[Collection entries]
• • • •

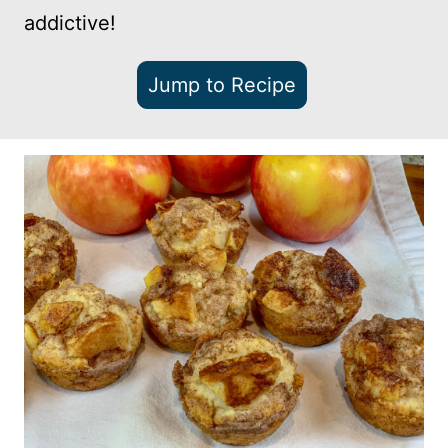
addictive!
Jump to Recipe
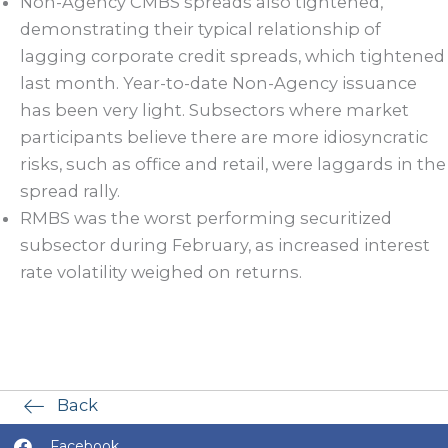
Non-Agency CMBS spreads also tightened,
demonstrating their typical relationship of
lagging corporate credit spreads, which tightened
last month. Year-to-date Non-Agency issuance
has been very light. Subsectors where market
participants believe there are more idiosyncratic
risks, such as office and retail, were laggards in the
spread rally.
RMBS was the worst performing securitized
subsector during February, as increased interest
rate volatility weighed on returns.
Back
Facebook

• • • •

[What you need to do]
Repeat exactly, and only, the lines from the one containing "risks, such as" through the last line above.

[Exercise result]
risks, such as office and retail, were laggards in the
spread rally.
RMBS was the worst performing securitized
subsector during February, as increased interest
rate volatility weighed on returns.
Back
Facebook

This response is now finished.